Ward’s call in his ad to “ban earmarks” echoes “what Walt Minnick said successfully two years ago,” said Jim Weatherby, political scientist emeritus at Boise State University, who noted that Minnick, currently Idaho’s 1st District congressman, followed that pledge up by refusing to propose any earmarks in Congress, even if it cost his state money.

Minnick is the only member of Idaho’s congressional delegation to take that stand. He’s also the only Democrat in the four-member delegation.

Ward said he, too, would refuse to propose earmarks under the current process, and called for various reforms to make the earmark process more transparent. “I am opposed to them until these kinds of reform measures happen,” he said.

State Rep. Raul Labrador, R-Eagle, Ward’s opponent in the GOP primary contest for a chance to challenge Minnick, said he opposes congressional earmarks, but he questioned whether Ward really does. “I think if there’s any special projects that need to go to a specific area, it should be voted on by itself,” Labrador said. “I like Walt Minnick’s position on this, actually, but I haven’t decided yet what my position would be. I’m opposed to them, and I believe I would oppose any earmarks, even if it’s still a part of the system.”

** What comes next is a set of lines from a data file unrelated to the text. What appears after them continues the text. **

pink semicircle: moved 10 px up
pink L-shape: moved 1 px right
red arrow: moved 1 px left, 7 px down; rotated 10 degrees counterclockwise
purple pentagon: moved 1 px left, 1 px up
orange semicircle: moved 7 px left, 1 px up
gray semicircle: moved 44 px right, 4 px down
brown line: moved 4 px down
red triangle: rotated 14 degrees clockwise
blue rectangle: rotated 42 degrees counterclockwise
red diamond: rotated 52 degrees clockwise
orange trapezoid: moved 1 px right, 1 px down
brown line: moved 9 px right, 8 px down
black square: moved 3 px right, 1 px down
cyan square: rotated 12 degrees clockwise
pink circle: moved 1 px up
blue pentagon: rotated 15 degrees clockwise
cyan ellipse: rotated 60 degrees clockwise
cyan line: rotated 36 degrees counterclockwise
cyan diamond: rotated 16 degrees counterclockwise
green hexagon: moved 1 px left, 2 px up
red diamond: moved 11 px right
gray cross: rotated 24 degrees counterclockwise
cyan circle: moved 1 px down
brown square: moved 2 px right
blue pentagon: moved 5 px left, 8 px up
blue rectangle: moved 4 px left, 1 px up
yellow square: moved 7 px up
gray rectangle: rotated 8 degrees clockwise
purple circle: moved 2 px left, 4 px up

Ward said he believes Idahoans view earmarks as “a process that’s being abused.” He said, “By eliminating earmarks do you balance the budget? No, you don’t, but it’s part of the problem of what’s broken in Congress.”

Government bailouts, no matter how the term is defined, also are just a small part of the nation’s budget-balancing problem, said the Concord Coalition’s Gordon.

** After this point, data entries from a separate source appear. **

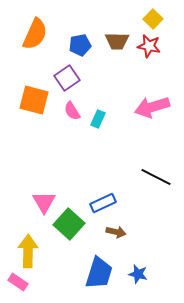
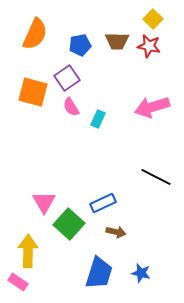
orange square: moved 1 px left, 8 px up
pink semicircle: moved 1 px left, 4 px up
blue star: moved 3 px right, 1 px up
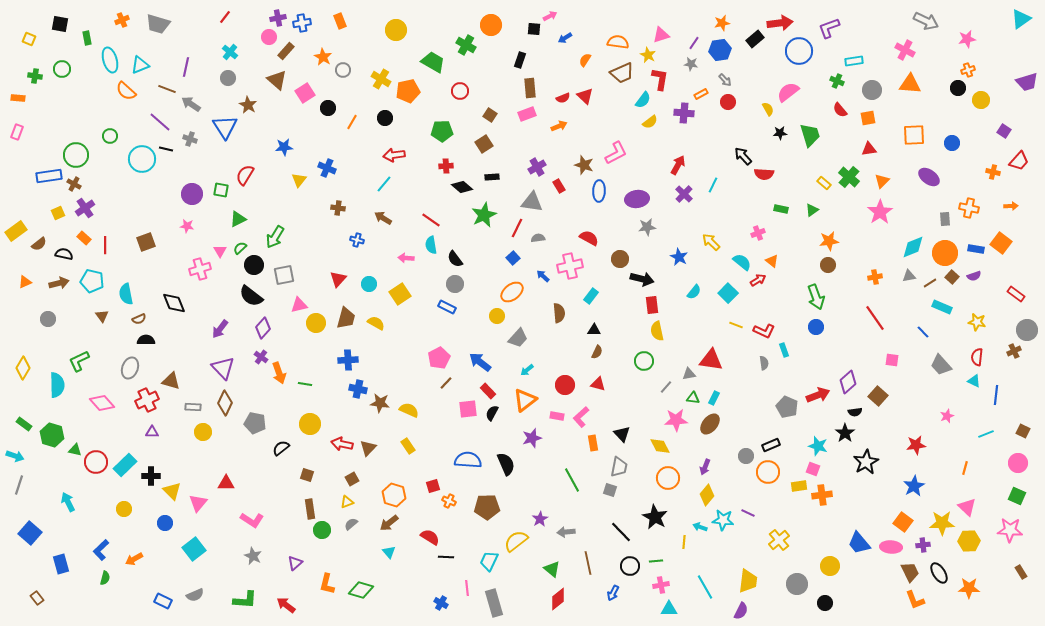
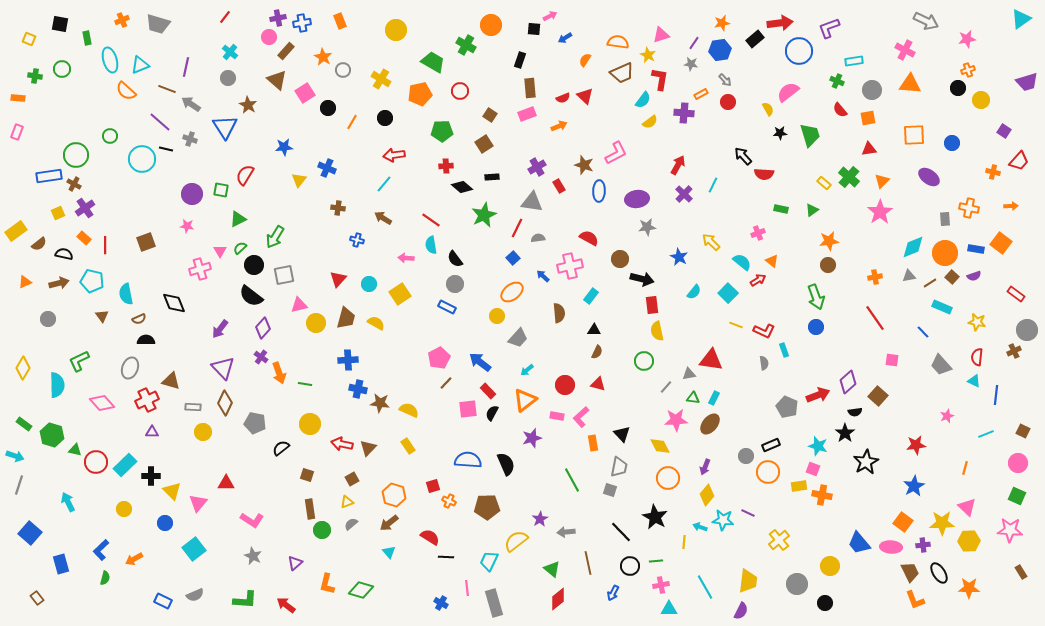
orange pentagon at (408, 91): moved 12 px right, 3 px down
orange cross at (822, 495): rotated 18 degrees clockwise
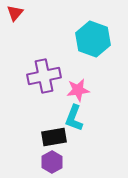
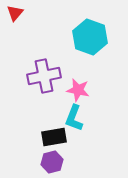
cyan hexagon: moved 3 px left, 2 px up
pink star: rotated 20 degrees clockwise
purple hexagon: rotated 15 degrees clockwise
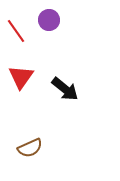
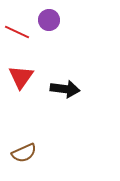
red line: moved 1 px right, 1 px down; rotated 30 degrees counterclockwise
black arrow: rotated 32 degrees counterclockwise
brown semicircle: moved 6 px left, 5 px down
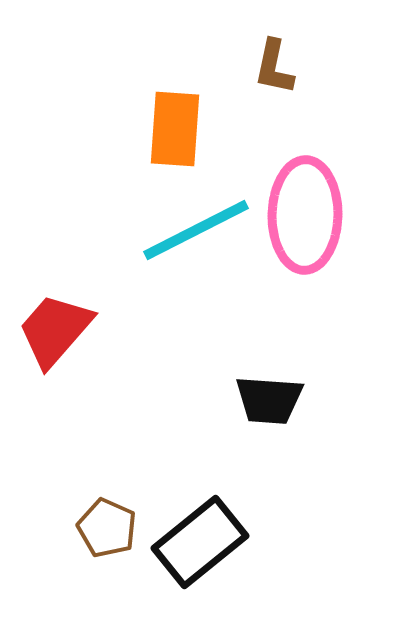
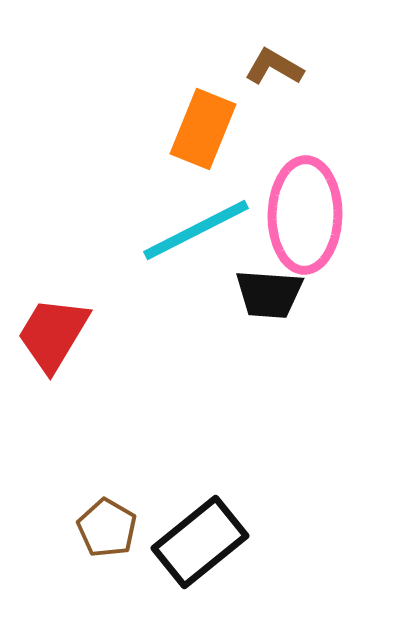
brown L-shape: rotated 108 degrees clockwise
orange rectangle: moved 28 px right; rotated 18 degrees clockwise
red trapezoid: moved 2 px left, 4 px down; rotated 10 degrees counterclockwise
black trapezoid: moved 106 px up
brown pentagon: rotated 6 degrees clockwise
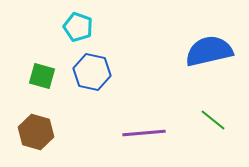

“It’s really still just a small percentage of our long-term problem. Somewhere over half a percent but less than 5 percent of the long-term problem is really related to just the last two years of short-term government responses to the economic crisis,” he said.

Ward’s ad comes out strongly against bailouts; it was filmed several weeks before a Boise newspaper reported that his wife works for the mortgage giant Fannie Mae, recipient of a large federal bailout. Ryan O’Barto, Ward’s campaign spokesman, said Ward opposes bailouts regardless. “He would vote against any bailouts in the future, even if it means his wife loses her job,” he said.

Gordon said the nation’s budget crisis will worsen when, in two to three decades, health care costs and an aging population push spending on Social Security, Medicare and Medicaid far above revenues or economic growth. “We advocate some mixture of spending cuts and revenue increases to achieve stability in long-term debt, so that we’re not taking on more debt faster than economic growth,” he said.

“Current fiscal policy is unstable, and there are no easy ways out of this, such as cutting waste, fraud and abuse, eliminating earmarks or growing our way out of the problem,” Gordon said. “Those things aren’t going to get it done. There are no easy answers.”